#### Passage to read
-------------------------
2

I have a Linux box acting as a router with no iptables or other firewall and no networking applications running on it, just pure router. I've put it in a test environment that generates many TCP connections, each having unique source and destination IP, and those connections go through this router. I'm observing that number of connections successfully created rise to approximately 500 and then no more connections can be created for several minutes, then another 100 connections can be created and there is another pause, and so on. If 10 connections for each source-destination pair are created, then maximum numbers go about 10 times up, so the problem is probably with many connections from different IPs.

As traffic is simply routed, it doesn't have to do with number of file descriptors, iptables connection tracking and other things often proposed to check in similar cases. The box has plenty of free RAM and CPU, both NICs are gigabit. The kernel is 2.6.32.
-------------------------
#### Extracted entries
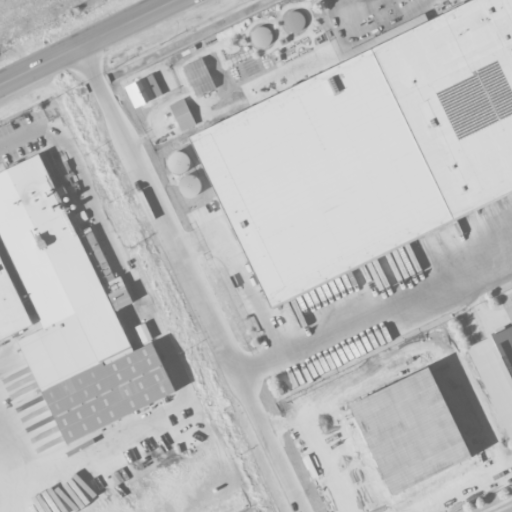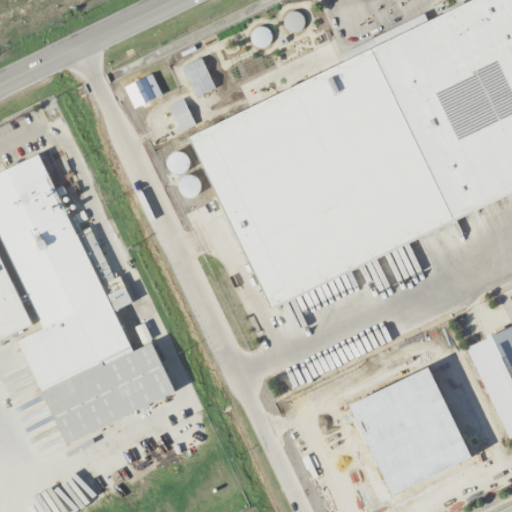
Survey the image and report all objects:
road: (332, 2)
road: (339, 2)
power tower: (75, 7)
parking lot: (373, 19)
road: (87, 42)
building: (198, 78)
building: (143, 91)
building: (181, 115)
building: (382, 147)
building: (368, 150)
building: (178, 163)
building: (188, 187)
road: (239, 277)
road: (191, 278)
road: (474, 300)
parking lot: (507, 305)
building: (10, 307)
building: (69, 311)
building: (73, 312)
road: (376, 316)
road: (498, 319)
road: (158, 335)
building: (496, 373)
building: (496, 373)
road: (13, 491)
-------------------------
#### What you will do
Retype the passage of the Linux router post that opens with the words containing "As traffic is" and closes with "kernel is 2.6.32.".

#### The result
As traffic is simply routed, it doesn't have to do with number of file descriptors, iptables connection tracking and other things often proposed to check in similar cases. The box has plenty of free RAM and CPU, both NICs are gigabit. The kernel is 2.6.32.